> _The problem_
The number of lines below containing the word "CARD" is all that should be returned.

** Opening Input data block **

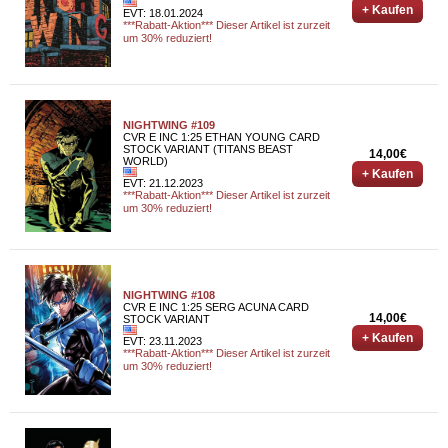
+ Kaufen
EVT: 18.01.2024
***Rabatt-Aktion*** Dieser Artikel ist zurzeit
um 30% reduziert!
NIGHTWING #109
CVR E INC 1:25 ETHAN YOUNG CARD
STOCK VARIANT (TITANS BEAST
14,00€
WORLD)
+ Kaufen
EVT: 21.12.2023
***Rabatt-Aktion*** Dieser Artikel ist zurzeit
um 30% reduziert!
NIGHTWING #108
CVR E INC 1:25 SERG ACUNA CARD
14,00€
STOCK VARIANT
+ Kaufen
EVT: 23.11.2023
***Rabatt-Aktion*** Dieser Artikel ist zurzeit
um 30% reduziert!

** Closing Input data block **

> _Answer for the task_
2